- [Task to carry out]:
Starting at the beginning of the rows and ending with the line that contains "kleine Anpassungen erhebliche Folgen haben.", put the text into a JSON list of strings, one string per line, with blank lines left out.

Stored data entries:
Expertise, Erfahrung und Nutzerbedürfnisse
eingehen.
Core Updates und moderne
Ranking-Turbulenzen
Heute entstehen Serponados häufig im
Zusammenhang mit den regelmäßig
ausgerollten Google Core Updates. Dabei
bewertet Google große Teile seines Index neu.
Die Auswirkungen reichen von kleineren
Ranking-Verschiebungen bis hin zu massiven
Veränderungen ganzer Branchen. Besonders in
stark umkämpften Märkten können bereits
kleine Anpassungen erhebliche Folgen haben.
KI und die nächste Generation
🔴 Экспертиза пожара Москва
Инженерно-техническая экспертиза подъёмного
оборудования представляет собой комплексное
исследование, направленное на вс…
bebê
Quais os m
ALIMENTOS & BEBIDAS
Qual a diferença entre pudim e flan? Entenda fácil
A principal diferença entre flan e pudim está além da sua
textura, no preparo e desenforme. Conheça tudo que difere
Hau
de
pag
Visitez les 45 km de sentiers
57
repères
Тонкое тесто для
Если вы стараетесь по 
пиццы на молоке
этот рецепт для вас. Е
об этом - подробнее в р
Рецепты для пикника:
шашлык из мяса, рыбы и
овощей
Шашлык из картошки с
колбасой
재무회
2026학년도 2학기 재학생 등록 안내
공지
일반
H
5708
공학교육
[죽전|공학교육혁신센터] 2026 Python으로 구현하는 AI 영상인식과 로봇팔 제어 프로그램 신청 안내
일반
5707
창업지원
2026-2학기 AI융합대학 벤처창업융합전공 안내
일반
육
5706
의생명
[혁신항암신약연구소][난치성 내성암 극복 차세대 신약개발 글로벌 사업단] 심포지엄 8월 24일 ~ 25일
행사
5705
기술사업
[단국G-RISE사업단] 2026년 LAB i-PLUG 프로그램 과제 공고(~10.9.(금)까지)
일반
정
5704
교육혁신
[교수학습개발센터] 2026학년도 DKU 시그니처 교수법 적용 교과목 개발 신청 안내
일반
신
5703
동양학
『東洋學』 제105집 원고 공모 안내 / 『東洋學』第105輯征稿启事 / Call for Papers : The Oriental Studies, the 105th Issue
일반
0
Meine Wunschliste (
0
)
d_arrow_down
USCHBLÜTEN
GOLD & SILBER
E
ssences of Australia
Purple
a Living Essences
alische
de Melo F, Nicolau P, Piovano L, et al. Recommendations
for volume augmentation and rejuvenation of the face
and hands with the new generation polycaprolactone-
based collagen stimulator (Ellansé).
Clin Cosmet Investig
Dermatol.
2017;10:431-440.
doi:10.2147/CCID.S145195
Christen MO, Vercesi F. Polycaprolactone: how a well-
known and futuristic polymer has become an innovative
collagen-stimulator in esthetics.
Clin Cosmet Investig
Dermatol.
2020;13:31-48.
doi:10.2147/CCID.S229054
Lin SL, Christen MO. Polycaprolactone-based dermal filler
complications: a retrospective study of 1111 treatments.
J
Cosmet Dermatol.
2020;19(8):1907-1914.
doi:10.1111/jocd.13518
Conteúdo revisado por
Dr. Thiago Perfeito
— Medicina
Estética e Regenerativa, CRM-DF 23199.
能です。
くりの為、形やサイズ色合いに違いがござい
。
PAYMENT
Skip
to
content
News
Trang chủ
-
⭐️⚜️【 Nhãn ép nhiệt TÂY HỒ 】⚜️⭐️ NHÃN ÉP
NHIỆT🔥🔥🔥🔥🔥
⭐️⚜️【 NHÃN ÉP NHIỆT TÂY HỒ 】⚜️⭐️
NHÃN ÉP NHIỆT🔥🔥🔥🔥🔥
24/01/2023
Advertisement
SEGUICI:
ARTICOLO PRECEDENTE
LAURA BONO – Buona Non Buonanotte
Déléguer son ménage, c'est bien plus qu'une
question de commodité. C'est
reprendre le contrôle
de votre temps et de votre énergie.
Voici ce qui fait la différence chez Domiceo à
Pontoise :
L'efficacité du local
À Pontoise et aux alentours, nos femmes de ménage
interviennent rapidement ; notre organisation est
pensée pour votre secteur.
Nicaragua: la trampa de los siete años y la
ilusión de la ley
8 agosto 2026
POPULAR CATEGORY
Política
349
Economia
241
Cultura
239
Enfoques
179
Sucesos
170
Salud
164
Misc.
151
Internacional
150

- [Expected output]:
[
  "Expertise, Erfahrung und Nutzerbedürfnisse",
  "eingehen.",
  "Core Updates und moderne",
  "Ranking-Turbulenzen",
  "Heute entstehen Serponados häufig im",
  "Zusammenhang mit den regelmäßig",
  "ausgerollten Google Core Updates. Dabei",
  "bewertet Google große Teile seines Index neu.",
  "Die Auswirkungen reichen von kleineren",
  "Ranking-Verschiebungen bis hin zu massiven",
  "Veränderungen ganzer Branchen. Besonders in",
  "stark umkämpften Märkten können bereits",
  "kleine Anpassungen erhebliche Folgen haben."
]